Nel suo ultimo libro, Parag Khanna si propone di individuare modelli istituzionali e sociali che ogni paese dovrebbe far propri per adeguare la sua forma stato alla nuova realtà mondiale. Il titolo è apparentemente programmatico (La rinascita delle città-stato, Fazi, pp.200, euro 20, in uscita per il 14 settembre), ma fuorviante, perché l’obiettivo dello studioso di origine indiana è quello di legittimare la tecnocrazia quale soggetto politico fondamentale per gestire una governance che subentri alla democrazia rappresentativa, giunta ormai alla sua crisi terminale.
Si garantirebbe così la continuità dello sviluppo capitalistico, aggirando il gioco a somma zero e rovinoso per il business delle elezioni politiche, della dialettica tra partiti, della caotica agora pubblica scandita da media vecchi (la tv e la carta stampata) e nuovi (la rete, i social network).
I paesi scelti come modelli sono diversi, però possono essere accomunati da questa tecnocrazia che, dietro le quinte, assicura lo sviluppo capitalistico. Il primo è la Svizzera; il secondo paese è Singapore. La Confederazione elvetica è ritenuta la patria della democrazia diretta, con la possibilità di dar voce al popolo attraverso i referendum su ogni cosa, anche se per come vengono descritti sembrano più dei sondaggi che segnalano alla tecnocrazia cosa ribolle in una società civile incapace di darsi una dimensione politica progettuale. Non è un caso che la Svizzera sia qualificata come una forma di tecnocrazia diretta. Sono cioè i tecnocrati a garantire la rule of law della proprietà privata.

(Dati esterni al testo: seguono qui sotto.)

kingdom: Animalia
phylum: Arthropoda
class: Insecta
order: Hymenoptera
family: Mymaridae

Singapore è un altro tipo di società, una vera e propria città stato. La sua storia parla di generali dalle iniziali vaghe simpatie socialiste che, una volta al vertice, hanno concentrato il potere nelle mani di un gruppo ristretto di funzionari, concentrandosi nella formazione di una qualificata burocrazia, garantendo ai singaporesi alcuni servizi sociali di base. Nulla però viene detto dei tanti migranti che svolgono un lavoro dequalificato e pagato con salari di fame: leggendo il libro di Khanna viene in mente la celebre distinzione di Saskia Sassen tra la città di giorno (della finanza e dei professional) e quella di notte (dei lavori dequalificati e dei migranti).
In ogni caso, Singapore è una metropoli ricca, affollata di divieti, ma per l’autore c’è libertà di espressione – le elezioni blindate per il partito al potere sono bazzecole. Per sapere cosa ne pensino i governati servono i sondaggi compiuti attraverso la rete. La democrazia, manda a dire Khanna, è lo spazio dei particolari che confliggono tra loro, degli interessi personali da soddisfare, insomma è quel caos che fastidioso, ma tuttavia necessario affinché possa essere trasformato in innovazione.

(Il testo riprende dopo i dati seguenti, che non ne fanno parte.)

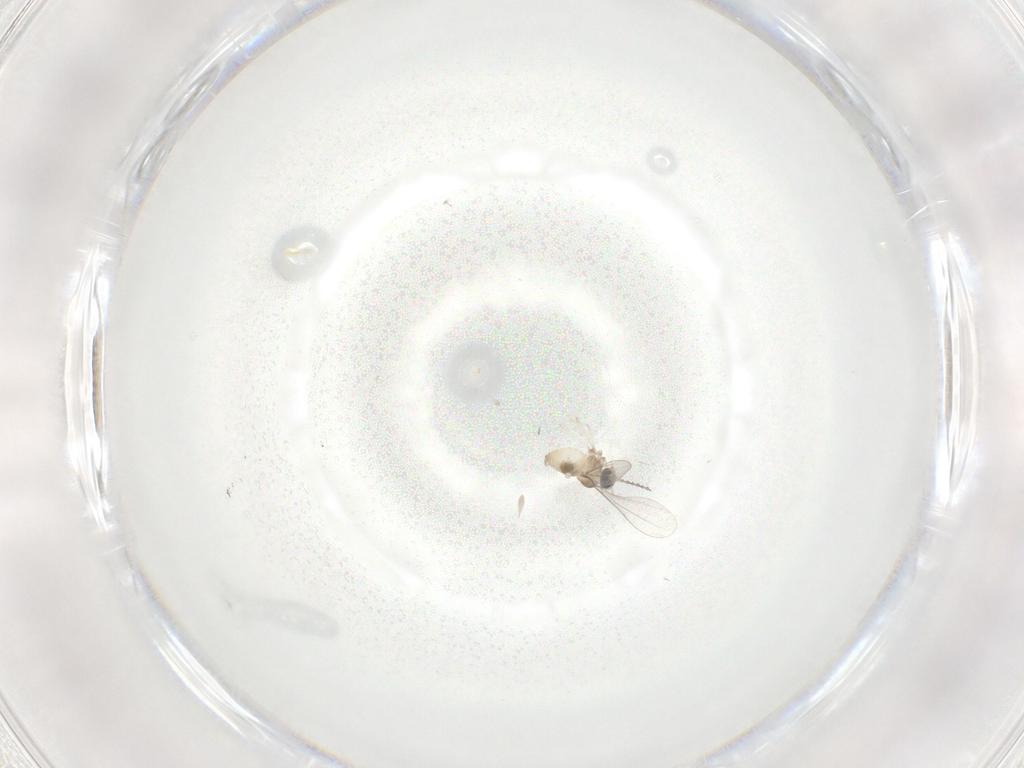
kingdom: Animalia
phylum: Arthropoda
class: Insecta
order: Diptera
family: Cecidomyiidae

Libro irritante, dunque, in particolare modo quando invita Stati Uniti, Cina, India e la vecchia Europa a favorire il consolidamento di una governance gestita da tecnocrati. Emerge nel volume di Khanna una visione «pastorale» della tecnocrazia, dove i governati devono essere trattati quasi come un gregge da indirizzare verso lo sviluppo capitalistico.
Insomma, è quel passaggio dalla democrazia all’oligarchia definito dai classici greci, dove gli oligarchi non si arricchiscono, ma depredano la ricchezza prodotta dalla società e operano come il noto comitato di affari (oltre che economici, anche sociali) di Monsieur le capital.